TM: I do. I think we’ve gotten great response from the device manufacturers about working to make new products that go in the market and be secure. But it’s not a fast fix, unfortunately, because some devices within the organization we may not replace for 15 or 20 years. So I think it’s going to be a while before we can go buy something off the shelf and then put it in practice. One of the things we’ve been working with the device manufacturers on is how can we work to secure the legacy devices knowing that every organization can’t go out and replace all of their IV pumps at once, or they can’t go out and replace their MRI machine because it’s built into a room that has to be redesigned. There’s lots of factors that impact that.
CS: Is there significant action that you think lawmakers and policymakers need to take for health care security?
TM: There’s a couple things that we’re working on. One is related to Stark regulations, which is the anti-kickback statute — if we provide services to a physician, we have to ensure that we’re not getting referrals from providing that service.

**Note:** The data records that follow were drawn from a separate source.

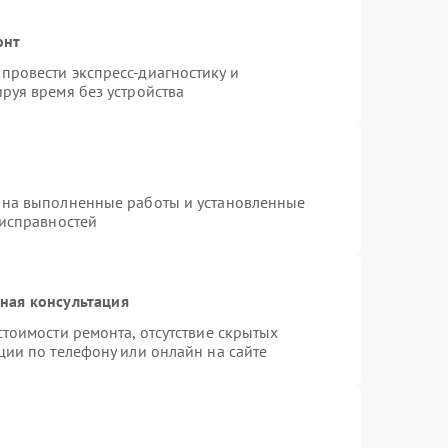
онт
провести экспресс-диагностику и
руя время без устройства
 на выполненные работы и установленные
еисправностей
ная консультация
тоимости ремонта, отсутствие скрытых
ции по телефону или онлайн на сайте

They did some exceptions back when electronic medical records came out and that could be an acceptable exception to be able to extend our electronic medical records out to physician practices. We’re working currently on a letter that will ask for exceptions for security personnel, security services and security hardware and software, so that if our hospital is connected to a very small physician practice who cannot afford security technology, that through that exception I could provide that service to them because it helps him and it helps us if we’re connected together.
The second is that would like to see physicians receive incentives through CMS and Medicare reporting. If they do cybersecurity activities, doctors’ offices and doctors would receive incentives for being good stewards and doing cybersecurity activity. So we’re working closely and submitting comment letters to possibly have those two things changed so that we can start to get things out to the smaller practices or hospitals or places that don’t have a ton of money. So maybe the government can incentivize them through one of those programs that’s already out there or through an exception where bigger providers could provide that service to them.

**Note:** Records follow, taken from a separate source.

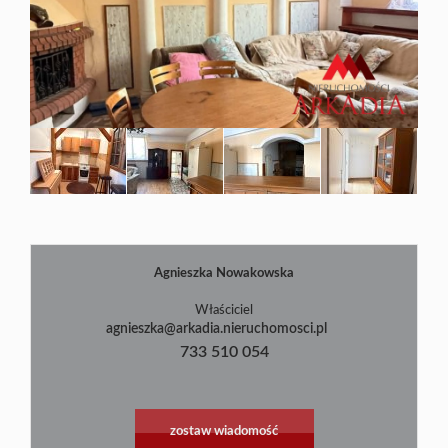
Blog
Agnieszka Nowakowska
|
©
contributors
Leaflet
OpenStreetMap
Właściciel
agnieszka@arkadia.nieruchomosci.pl
733 510 054
zostaw wiadomość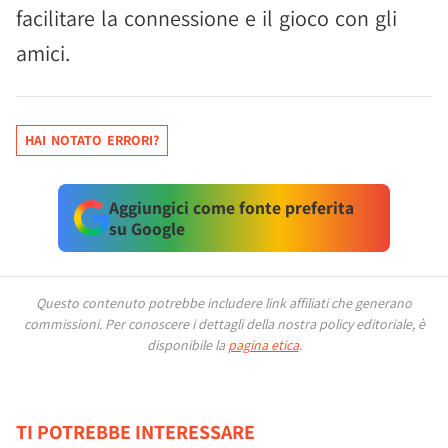
facilitare la connessione e il gioco con gli
amici.
HAI NOTATO ERRORI?
Aggiungici come fonte preferita
su Google
Questo contenuto potrebbe includere link affiliati che generano
commissioni.
Per conoscere i dettagli della nostra policy editoriale, è
disponibile la
pagina etica
.
TI POTREBBE INTERESSARE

CS: You co-chaired the Health Care Industry Cybersecurity Task Force and it laid out a lot of challenges for Congress last year. Has there been significant progress since then?
TM: There actually has. Probably, to the average person you wouldn’t recognize it, but what actually ended up happening is that the Sector Coordinating Council took on the recommendations from the report and they have a working group that’s working on each recommendation. This year, we have started doing report-outs on progress or where we are in moving the industry forward towards some of the recommendations that were made in the report.
Each team is starting to have a good progress and leg work happening in each of those meetings. There several subgroups that are meeting to try to address issues and make recommendations to the appropriate party. It could be a recommendation to the government, it could be a recommendation to the hospitals themselves, or it could be a recommendation to a software or hardware providers who provide to the industry. Those groups are working really hard to began to push some of those things out and I think it’s getting real traction. So I would suspect in the next year or 18 months you’ll start seeing communications from the group.
The policy working group — which is the one that I’m on — we’re are the ones that are addressing some of those things with the federal government: answering those comment letters and those types of things to begin to get traction and some of the federal programs that are out there. But there’s groups working on everything. It’s pretty exciting to see the groups working and actually taking the recommendations seriously and trying to find ways now to implement them.